Job = Among the lines below, tally those that contain "Booty" and respond with the total only.

Extracted data entries:

------------------------------------

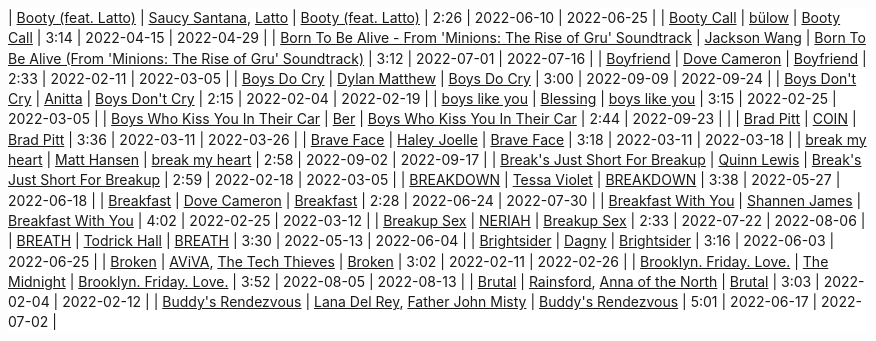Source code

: | [Booty \(feat\. Latto\)](https://open.spotify.com/track/3Ca24oa8tofPtGYuULHXHI) | [Saucy Santana](https://open.spotify.com/artist/2NfwGBr2swqZ1rzE3kAV23), [Latto](https://open.spotify.com/artist/3MdXrJWsbVzdn6fe5JYkSQ) | [Booty \(feat\. Latto\)](https://open.spotify.com/album/3JLGu56kAsK7LO8fZ1vCwF) | 2:26 | 2022-06-10 | 2022-06-25 |
| [Booty Call](https://open.spotify.com/track/7fTa1znarT0UvbtvLCAPxE) | [bülow](https://open.spotify.com/artist/5vBrKGOjN10BMwB0cJADj4) | [Booty Call](https://open.spotify.com/album/4btdT0MHZpeqLNqY32VuKB) | 3:14 | 2022-04-15 | 2022-04-29 |
| [Born To Be Alive \- From 'Minions: The Rise of Gru' Soundtrack](https://open.spotify.com/track/3xfa9a3Qir4ybQRbvHBVLH) | [Jackson Wang](https://open.spotify.com/artist/1kfWoWgCugPkyxQP8lkRlY) | [Born To Be Alive \(From 'Minions: The Rise of Gru' Soundtrack\)](https://open.spotify.com/album/04Qwy7yFfUd6o9prhAFCU3) | 3:12 | 2022-07-01 | 2022-07-16 |
| [Boyfriend](https://open.spotify.com/track/59CfNbkERJ3NoTXDvoURjj) | [Dove Cameron](https://open.spotify.com/artist/2W8yFh0Ga6Yf3jiayVxwkE) | [Boyfriend](https://open.spotify.com/album/4jUfPmvZGiRRJwULbfk1dc) | 2:33 | 2022-02-11 | 2022-03-05 |
| [Boys Do Cry](https://open.spotify.com/track/3OFzaNomAhgaNZrap6od4l) | [Dylan Matthew](https://open.spotify.com/artist/6d0ZjIp5L7Ygy2l02HskRX) | [Boys Do Cry](https://open.spotify.com/album/2EKCfXaXY3LhTvouCY9EZE) | 3:00 | 2022-09-09 | 2022-09-24 |
| [Boys Don't Cry](https://open.spotify.com/track/35COLcFjvONwVv6jkG23gI) | [Anitta](https://open.spotify.com/artist/7FNnA9vBm6EKceENgCGRMb) | [Boys Don't Cry](https://open.spotify.com/album/7vvalwoghtZRu2Cv35WDgV) | 2:15 | 2022-02-04 | 2022-02-19 |
| [boys like you](https://open.spotify.com/track/7r1TVQnlGZ4Irr00gPEx90) | [Blessing](https://open.spotify.com/artist/57bDO2vmzu955G1W6EsYth) | [boys like you](https://open.spotify.com/album/4gXtZyJWSLHLoaT0c4xbux) | 3:15 | 2022-02-25 | 2022-03-05 |
| [Boys Who Kiss You In Their Car](https://open.spotify.com/track/76CDrLAyiq8vqKyyaS5U6S) | [Ber](https://open.spotify.com/artist/3yojdgzMmWK3m7QABkOr7x) | [Boys Who Kiss You In Their Car](https://open.spotify.com/album/0OGc9jPIEK41hS6nUyjCsn) | 2:44 | 2022-09-23 |  |
| [Brad Pitt](https://open.spotify.com/track/5F1TZVziCp4TuXIMCsIxwM) | [COIN](https://open.spotify.com/artist/0ZxZlO7oWCSYMXhehpyMvE) | [Brad Pitt](https://open.spotify.com/album/2b1tEVkENOaP3ptVK0Zo9D) | 3:36 | 2022-03-11 | 2022-03-26 |
| [Brave Face](https://open.spotify.com/track/4yB1s08jEfpRMb0K07qCE9) | [Haley Joelle](https://open.spotify.com/artist/4pZOG8ump4odtJJA4Cy7S8) | [Brave Face](https://open.spotify.com/album/4YhEfpdQjOL3gWgrZi7C3K) | 3:18 | 2022-03-11 | 2022-03-18 |
| [break my heart](https://open.spotify.com/track/5nlKcuzD8Pd79njhGXt1vT) | [Matt Hansen](https://open.spotify.com/artist/6wlhqnATSJIc0NQ64VxOVJ) | [break my heart](https://open.spotify.com/album/3Bx72slNcFS4gRjmtiBl7b) | 2:58 | 2022-09-02 | 2022-09-17 |
| [Break's Just Short For Breakup](https://open.spotify.com/track/3BdAsfVFilyIhU3ZNowfHz) | [Quinn Lewis](https://open.spotify.com/artist/5n69lhq7BLWqnSjJgNPRh4) | [Break's Just Short For Breakup](https://open.spotify.com/album/7Gp5qIhGnzsPbOmhbcbZRS) | 2:59 | 2022-02-18 | 2022-03-05 |
| [BREAKDOWN](https://open.spotify.com/track/5ab5TaUCeTXEyEopmq4pjM) | [Tessa Violet](https://open.spotify.com/artist/5DD5GZd4ElmQTy9NleMvKJ) | [BREAKDOWN](https://open.spotify.com/album/43TWpeulOdWVBsL8vpMdZi) | 3:38 | 2022-05-27 | 2022-06-18 |
| [Breakfast](https://open.spotify.com/track/6GUiIbJ834FcHewby3PwV0) | [Dove Cameron](https://open.spotify.com/artist/2W8yFh0Ga6Yf3jiayVxwkE) | [Breakfast](https://open.spotify.com/album/7HWnZ3HvfiVjEIyFWC4Qlf) | 2:28 | 2022-06-24 | 2022-07-30 |
| [Breakfast With You](https://open.spotify.com/track/7BmSy7lf9pPK1X1y0xfgzo) | [Shannen James](https://open.spotify.com/artist/3FByq9nQILZhHHI8U2n7AE) | [Breakfast With You](https://open.spotify.com/album/64jYA3DliGLlsFdx7Yiv57) | 4:02 | 2022-02-25 | 2022-03-12 |
| [Breakup Sex](https://open.spotify.com/track/5qy7Tp0aeBNEuAbV3mo3Xq) | [NERIAH](https://open.spotify.com/artist/1dUrqVHcv2FCXxlIqzIbiG) | [Breakup Sex](https://open.spotify.com/album/2Tjdq0ZoX7pIoTbfsRxbyb) | 2:33 | 2022-07-22 | 2022-08-06 |
| [BREATH](https://open.spotify.com/track/5WyzABu6GZCC4au3PqPxFC) | [Todrick Hall](https://open.spotify.com/artist/0gBvuNzrFCOVaiyKexoYMH) | [BREATH](https://open.spotify.com/album/4pMqeL0MbG9Zjvr555FpNl) | 3:30 | 2022-05-13 | 2022-06-04 |
| [Brightsider](https://open.spotify.com/track/45r6xQhf7hKsefH0FEUPVH) | [Dagny](https://open.spotify.com/artist/6Paz0vXJJ9bCPf0fEm3qzg) | [Brightsider](https://open.spotify.com/album/025bhDcJFx2CWiYVXOUZvA) | 3:16 | 2022-06-03 | 2022-06-25 |
| [Broken](https://open.spotify.com/track/6yFuexjIGUagtt3fyLgJgb) | [AViVA](https://open.spotify.com/artist/50tDsT4wwq8FCMJNkn1D67), [The Tech Thieves](https://open.spotify.com/artist/06bun5reMRmLxFCbcB6UHW) | [Broken](https://open.spotify.com/album/7o1htT58cH7mxL1ow9QOB8) | 3:02 | 2022-02-11 | 2022-02-26 |
| [Brooklyn\. Friday\. Love.](https://open.spotify.com/track/5y9HfnJfcHDfXZG84RWFz5) | [The Midnight](https://open.spotify.com/artist/2NFrAuh8RQdQoS7iYFbckw) | [Brooklyn\. Friday\. Love.](https://open.spotify.com/album/7asmUloIMh9aEq4SQBEbKg) | 3:52 | 2022-08-05 | 2022-08-13 |
| [Brutal](https://open.spotify.com/track/5bRYA6MVHD4uioMc402Mow) | [Rainsford](https://open.spotify.com/artist/4XxCuxkBeoJUdzaVRGJjrJ), [Anna of the North](https://open.spotify.com/artist/1mSJCvDX0W7Dn7S9C6vmvI) | [Brutal](https://open.spotify.com/album/3FxFEZQqhxLPadxejyLY6H) | 3:03 | 2022-02-04 | 2022-02-12 |
| [Buddy's Rendezvous](https://open.spotify.com/track/7qqrGV5WpQnMKqVTsDZd9J) | [Lana Del Rey](https://open.spotify.com/artist/00FQb4jTyendYWaN8pK0wa), [Father John Misty](https://open.spotify.com/artist/2kGBy2WHvF0VdZyqiVCkDT) | [Buddy's Rendezvous](https://open.spotify.com/album/3hL6ZIcwV6zUfqRiPLPBLJ) | 5:01 | 2022-06-17 | 2022-07-02 |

------------------------------------

Response below = 2